De Burgh expelled Domnall in 1319 in favor of the descendants of Aed Buide, led by Henry Ua Neill, but Domnall had recovered power at least partially before his death in 1325. When the next de Burgh earl of Ulster, William "the Brown Earl," was assassinated by his own Anglo-Norman vassals in 1333, inquisitions record that Tfr nEogain was shared between Henry Ua Neill and Domnall’s son Aed Remar ("the Fat"), who were jointly responsible for paying rent for the kingship of Tfr nEogain and supporting a quota of the earl’s mercenary soldiers billeted on their territory. In practice, we are told, Henry supported his share of the soldiers and paid the whole of the rent hoping to be acknowledged as sole lord of Tfr nEogain.

However, Henry had joined the Anglo-Norman rebellion against Earl William, and in 1344 the justiciar, Ralph d’Ufford, deposed him in favor of Aed Remar, Domnall’s son, who adopted the title "King of the Irish of Ulster." By a peace treaty in 1338, Henry and his descendants were granted a stretch of war-ravaged land in south county Antrim, where they established a separate lordship as the Clann Aeda Buide, "the descendants of Aed Buide," later known as the O’Neills of Clandeboye.

The earldom of Ulster passed through Earl William’s daughter, Elizabeth, to her husband, Prince Lionel of Clarence, and then to his son-in-law, Edmund Mortimer, all absentees. The resulting power vacuum in the north was filled by the rise of Aed Remar (1325-1364), his son Niall Mor ("the Elder," 1364-1397), and his grandson Niall Oc ("the Younger," 1397-1403). They not only won the submission of the other chiefs in their province, but took over the Ulster earls’ custom of billeting a quota of mercenary soldiers, in their case the Mac Domnaill galloglass (heavy-armored foot soldiers imported from the Western Isles of Scotland), on each of the territories subject to them, a custom known as the "bonaght of Ulster" (from buannacht, "military billeting"). Their attempts to overrun remaining English settlements on the coast of County Down were, however, unsuccessful.
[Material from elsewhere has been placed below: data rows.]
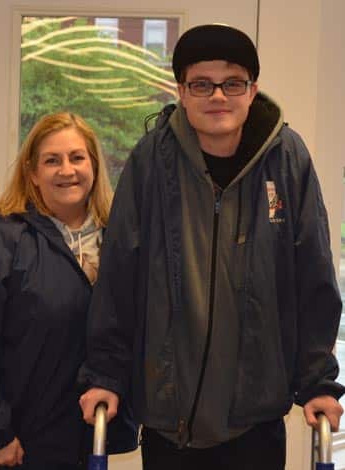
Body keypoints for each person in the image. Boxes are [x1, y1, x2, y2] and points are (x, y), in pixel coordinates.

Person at [78, 24, 345, 469]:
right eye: (202, 84)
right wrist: (105, 373)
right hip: (169, 415)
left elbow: (313, 273)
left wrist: (318, 380)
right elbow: (120, 276)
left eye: (232, 83)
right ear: (181, 90)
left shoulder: (286, 157)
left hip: (256, 415)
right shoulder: (151, 161)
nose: (218, 96)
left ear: (252, 89)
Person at [0, 112, 137, 470]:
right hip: (21, 446)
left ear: (94, 165)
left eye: (77, 157)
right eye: (51, 160)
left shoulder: (121, 241)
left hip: (95, 438)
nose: (67, 170)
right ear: (32, 173)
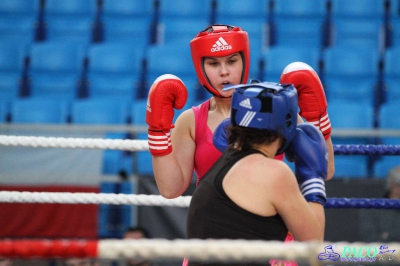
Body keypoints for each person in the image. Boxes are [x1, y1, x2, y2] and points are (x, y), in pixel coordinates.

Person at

Alliance with the Earls of Kildare

The fifteenth century began with a civil war between Niall Oc’s son Eogan and his nephew Domnall (reigned 1404-1432), the first lord to be called by the English "the Great O’Neill," to distinguish the ruler of Tfr nEogain from the Ua Neill Buide, or lord of Clandeboye. This war allowed Ua Domnaill of Tfr Conaill and Ua Neill Buide to build up significant overlordships of their own on either side of Tir nEogain. To counter the threat they posed, Eogan Ua Neill (reigned 1432-1455) and his son Henry (1455-1489) increasingly used alliances with the Anglo-Irish earls of Ormond and Kildare, who sent troops from the Pale area to help quell the rebellions of Ua Domnaill and of junior members of the Ua Neill dynasty inside Tir nEogain itself. Thus reinforced, Eogan and his son Henry managed intermittently to dominate an area equivalent to the nine counties of modern Ulster, including their newly acquired overlordship of Ua Raigillig’s territory of East Breifne (County Cavan). This close association with the earls gradually developed into dependency. Henry’s son Conn Mor (1483-1493) and the latter’s son Conn Bacach ("the Lame," 1519-1559) respectively married Eleanor the sister, and Alice the daughter, of Gerald Mor Fitzgerald, eighth earl of Kildare (d. 1513). Ua Neill of Tir nEogain lent important political support to the house of Kildare both before and after the rebellion of Silken Thomas, the tenth earl, in 1534. It was to win Ua Neill back to the government’s side that Conn Bacach was created first earl of Tyrone in 1542.